Daggone it, and I've got an unhappily full day @ the theater today--!! Oh Karen, you are a harsh. . . uh. . . task-mistress (?? Is that even a word??). . .
This was a landmark little arc for me, as it was precisely when I started regularly buying my own comics off the racks. I'm not even 100% sure you could call it objectively "good". . . but boy, it sure was a determined effort to push an envelope or three! An incredibly quirky mash-up of personal philosophy/political commentary that, once again, uses the Hulk's mag to wrap up the story from a different book's cancellation. Using ol' Greenskin in basically a supporting role. The whole thing is trying so darned hard to be profound, but Conway's use of the of-the-moment Watergate/Washington overplot combined with the painfully-obvious (yet coyly denied) Passion Play re-telling combined with Warlock's own under-explained backstory was,well, clumsy at best.
But--ha-- I loved it at the time, make no mistake. The final Bradbury quote- "Are there mangers on other worlds?" has always stuck with me.
A side thing that I always liked? Unlike so many titles, Herb Trimpe did nearly ALL of his own Hulk covers. It's part of what made his long run on the book such a singular, personal, "they're making this just for me", experience, y'know?
HB
I remember reading these in Marvel UK's Mighty World Of Marvel comic - the religious stuff went completely over my head and in secular Britain there'd have been nothing controversial anyway (The Beatles bigger than Jesus ? - It passed without comment here). But I was fascinated by the idea of Counter-Earth and at the time it seemed totally plausible that it would be hidden from us by being on the other side of the sun - of course these days I know that Counter-Earth's gravity would affect the other planets and it would be detected instantly :)
Not a bit Hulk fan, I'd love to pick these up. I love early-Bronze Trimpe on ol' Greenskin (especially the covers... I still have ish 121 on my cube wall here inches from my computer monitor), and these look like a nice stretch from the normal storys.
Love Gerry Conway stories and would be great to pick these up.
Good stuff, I first read this in a Marvel Treasury Edition #24. Trimpe's Warlock art looked great on the tabloid size pages.
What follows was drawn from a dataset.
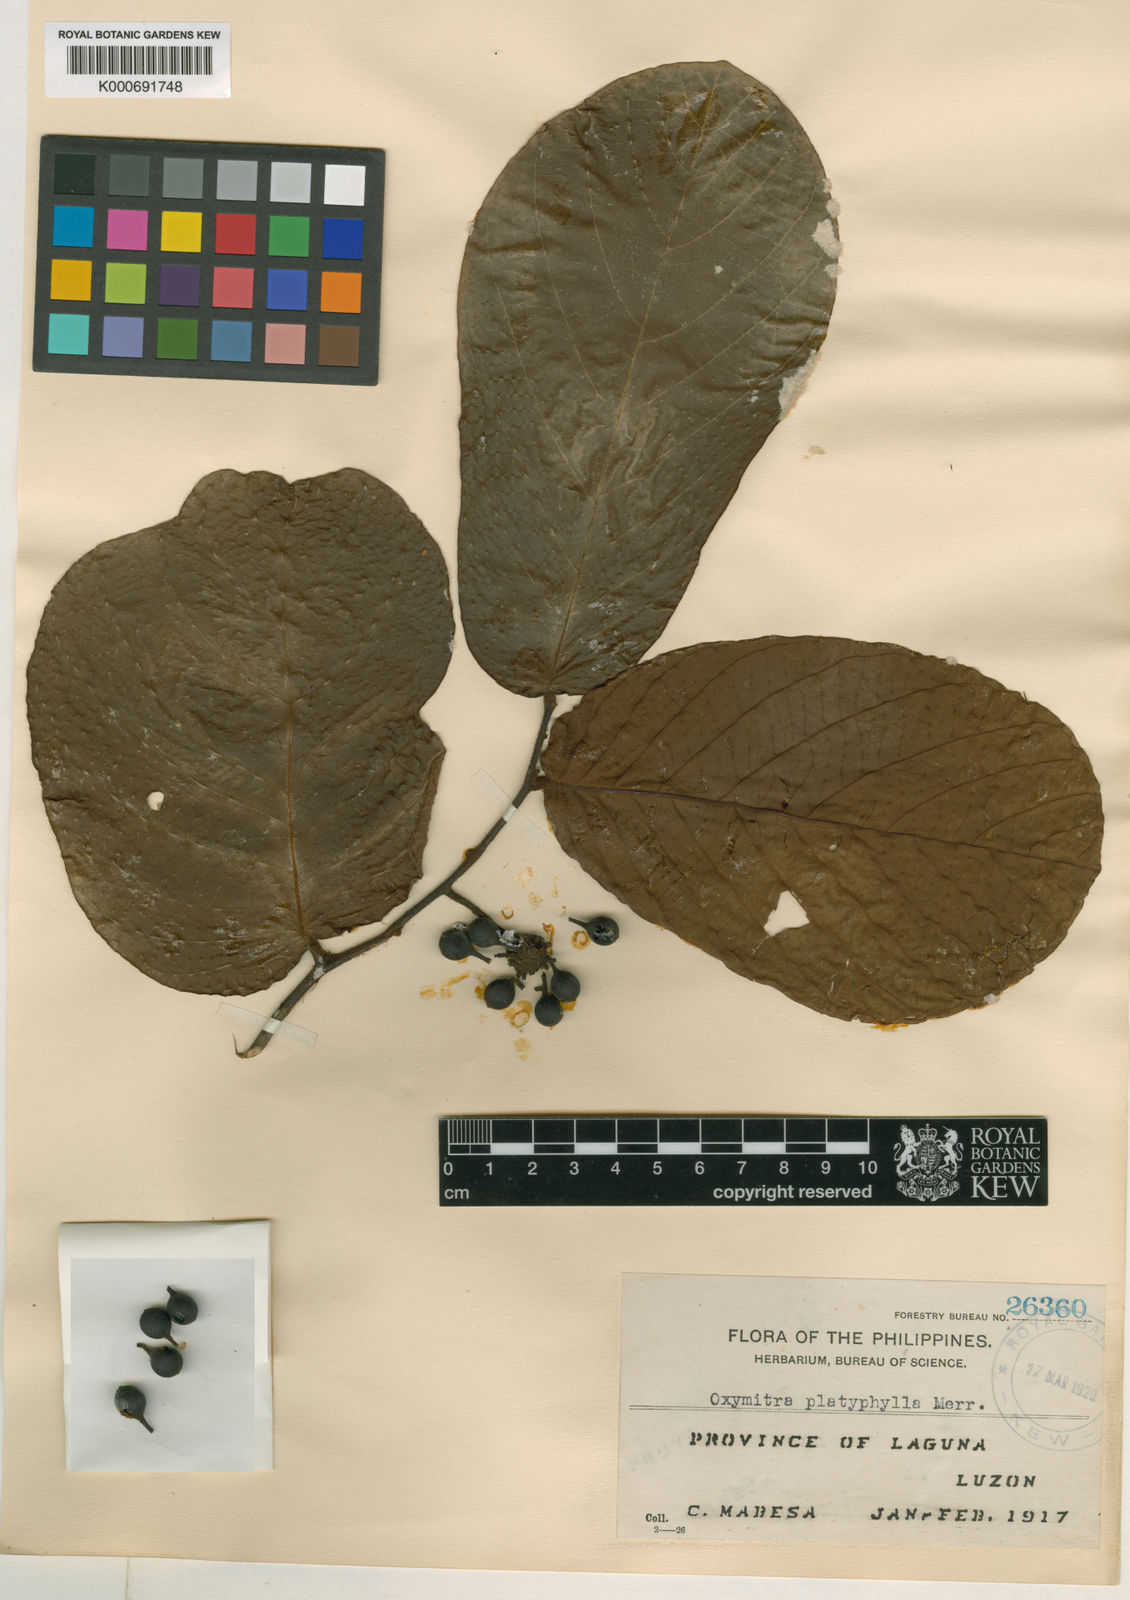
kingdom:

I'd never heard of any controversy over this, but I was a small spud back then and not up on current events.
I imagine it would cause a stink today. This and SON OF SATAN. The crazies and pundits in this country would be baying at the moon. The outrage!!!
This country just needs to relax.
Another interesting tidbit: Hulk gets to Counter-Earth on a rocket sent there by the Inhumans. They had planned to check out the planet to see if it would be a good place for them to live, but when the Hulk came to visit Attilan and they couldn't control him, they stuck him on the rocket instead and shot him into space -and actually changed the heading, so he would be sent off to drift in space! But of course, Hulk pounded on the insides and it wound up sending the rocket careening into Counter-Earth. So this event preceded the Illuminati sending Hulk into space (the precursor of World War Hulk) by many decades!
Karen, toooo funny, will definitely have to check this story arc out.
Perhaps that Treasury Edition.
IIRC, this arc may have been Conway's last effort on Hulk's book, and I daresay he wanted to go out with a bang. It does have a number of very nice (if sometimes hokey) moments, too. Hulk taking a minute to reflect on things in the Washington Monument. A surprisingly warm (and sort of sweet, and sort of funny) goodbye between Hulk and the Recorder. The easy acceptance of the Hulk in Warlock's group of acolytes. The unexpectedly enjoyable depth of a couple of supporting legal-clerk type characters-- even though we have NO IDEA who they actually are in the scheme of things (clearly integral folks from Warlock's demised book).
The whole arc kind of unintentionally recaptured that intrinsically "Marvel" feeling of just a few years earlier, where the fact that you didn't have a full grasp of what was going on was actually a motivation to get more involved with the book-- rather than being a deterrent. It was just complex enough to pique one's interest-- and still accessible to the first-time reader.
I'm pretty sure Len Wein came on for good with issue #179 (a really nice one-off story featuring the Missing Link), and while his tenure had some tough patches (the whole Glenn Talbot/mind-switch/presidential assassination rigamarole), he then settled in as my favorite of all Hulk scribes, w/ the possible exception of Roy Thomas.
HB (Hmm-- stands for "Hulk Booster"-!)
I'm with David B in that I'm not a big Hulk fan, but I'd love to pick these up. They do look interesting, I generally do like Gerry Conway's work, and what is a 70's comic without some political and social commentary?
I'd only gotten one issue of the first run of Warlock, the one featuring the Brute, but I got this entire trilogy and to be honest I don't think I gave much thought at the time that it was some sort of scandalous mockery of the Christ story -- of course, I did get the gist of that a bit later when reading Starlin's classic run. Given that I was and am quite irreligious, it didn't bother me at all. Anyhow, I did enjoy this story and would consider at least a near classic even if it isn't nearly the knock out that would be coming up when Starlin showed us what was next in Warlock's life.